Borderless Kitchen

June 17, 2026 · 9 min read

Korean Samgyetang Recipe — Ginseng Chicken Soup

A whole small chicken stuffed with glutinous rice, garlic, ginseng, and jujubes, simmered for two hours in a clear fortifying broth. Korea's traditional summer restoration dish — eaten on the hottest days of the year to replenish energy.

Koreans eat samgyetang on three specific summer days: chobok, jungbok, and malbok — the first, middle, and last heat days of the lunar calendar, roughly coinciding with the hottest period of July and August. The logic is iyeol chiyeol (이열치열): fight heat with heat. Eating a hot, fortifying soup on the hottest days is believed to restore the energy lost to the summer.

The dish is built on contrast: the clear, delicate broth; the stuffed, collapsing chicken; the earthy, slightly bitter ginseng. At good samgyetang restaurants, the chicken is so soft it comes apart in the bowl when you touch it. The rice inside absorbs the chicken fat and broth as it cooks and becomes almost creamy.

What You Need

Per serving (serves 1 generously):

  • 1 whole Cornish hen (800g-1kg) or small chicken
  • ¼ cup sweet glutinous rice (chapssal), soaked 2 hours
  • 4-6 cloves garlic, whole
  • 1 fresh ginseng root (or 1 dried ginseng root, rehydrated) — or 2 tbsp ginseng powder as substitute
  • 3-4 jujubes (dried red dates), rinsed
  • 1 scallion
  • Water to cover (about 1.5-2L per chicken)
  • Coarse sea salt and white pepper (served on the side, not added to the pot)

How to Make It

Prep the chicken: Remove giblets. Rinse inside and out. Pat dry.

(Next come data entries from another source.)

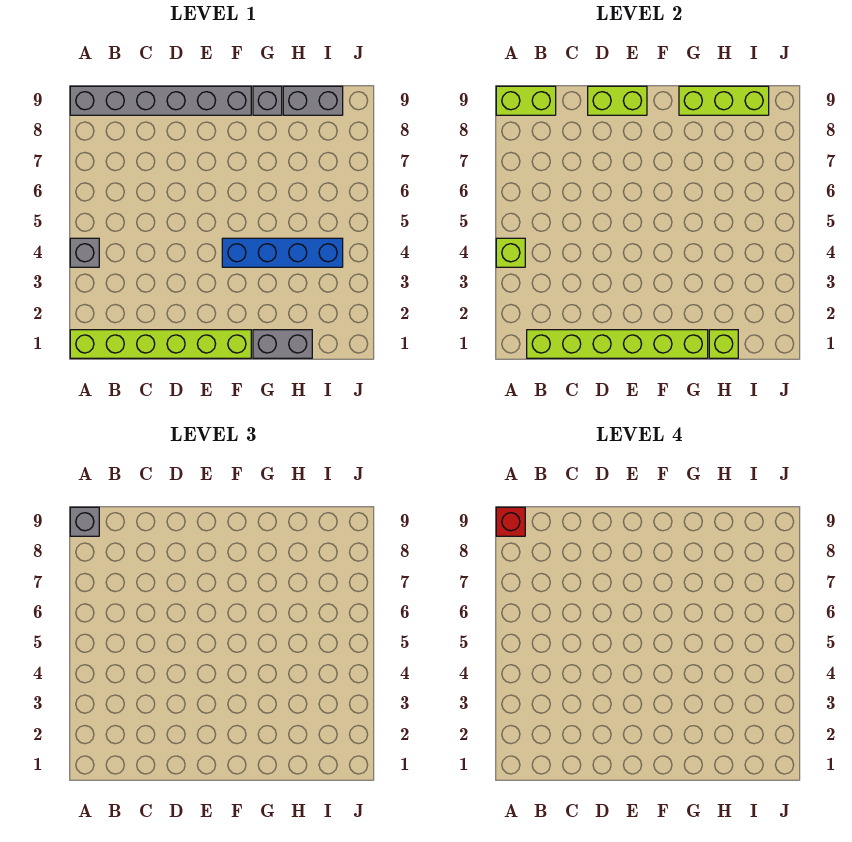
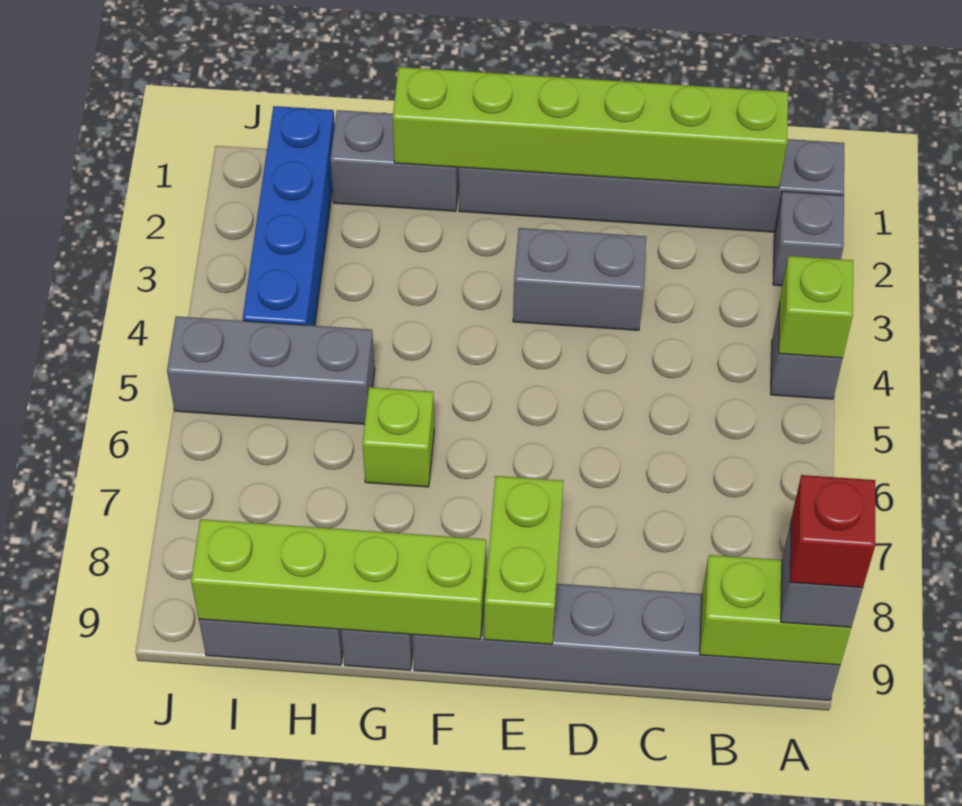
lime brick A1:F1 level 1 -> grey brick A1:F1 level 1
none -> grey brick A2 level 1
none -> grey brick D3:E3 level 1
lime brick D9:E9 level 2 -> lime brick E8:E9 level 2
blue brick F4:I4 level 1 -> blue brick I1:I4 level 1
lime brick G9:I9 level 2 -> lime brick F9:I9 level 2
lime brick H1 level 2 -> lime brick G6 level 1
none -> grey brick H5:J5 level 1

Stuff the chicken: Pack the cavity loosely with soaked glutinous rice (it will expand), 2-3 garlic cloves, 1-2 jujubes, and the ginseng. Close the cavity by tying the legs together with kitchen string or tucking the legs under.

Into the pot: Place stuffed chicken breast-side down in a pot just large enough to hold it. Add remaining garlic, jujubes, and scallion. Cover with cold water — the chicken should be fully submerged.

Simmer: Bring to a boil over high heat. Skim off any grey foam that rises to the surface. Reduce heat to medium-low. Simmer gently, partially covered, for 1.5-2 hours. The chicken is done when the meat is falling off the bone and the broth is a clear golden color.

Do not season the broth during cooking. Samgyetang is deliberately unsalted — each person seasons their own portion with coarse sea salt and white pepper at the table. This is the traditional and correct service method.

Serve: Ladle one whole chicken into a deep individual stone bowl or deep soup bowl. Ladle broth over and around. Set coarse sea salt, white pepper, and sliced scallion on the side.

Eating: Season the broth in your own bowl to taste. Eat the chicken directly from the bone. The stuffing — now cooked glutinous rice — is eaten directly from the cavity with a spoon.

Variations

Without fresh ginseng: Use 2 dried ginseng root pieces (available at any Korean grocery) or 1 tbsp ginseng powder added to the pot. Fresh ginseng is ideal but dried works well.

Abalone samgyetang (jeonbokjuk version): Some restaurants add 2-3 small abalone to the pot. The abalone cook in the broth and the flavor transfers.

The rice question: Some cooks use regular short-grain rice instead of glutinous rice. The glutinous rice (chapssal) becomes sticky and creamy, which is the traditional texture. Regular rice stays more distinct. Either works.


Samgyetang requires nothing except time. The two-hour simmer is not hands-on — once the pot is simmering, walk away. The dish rewards patience and a cold beer while you wait.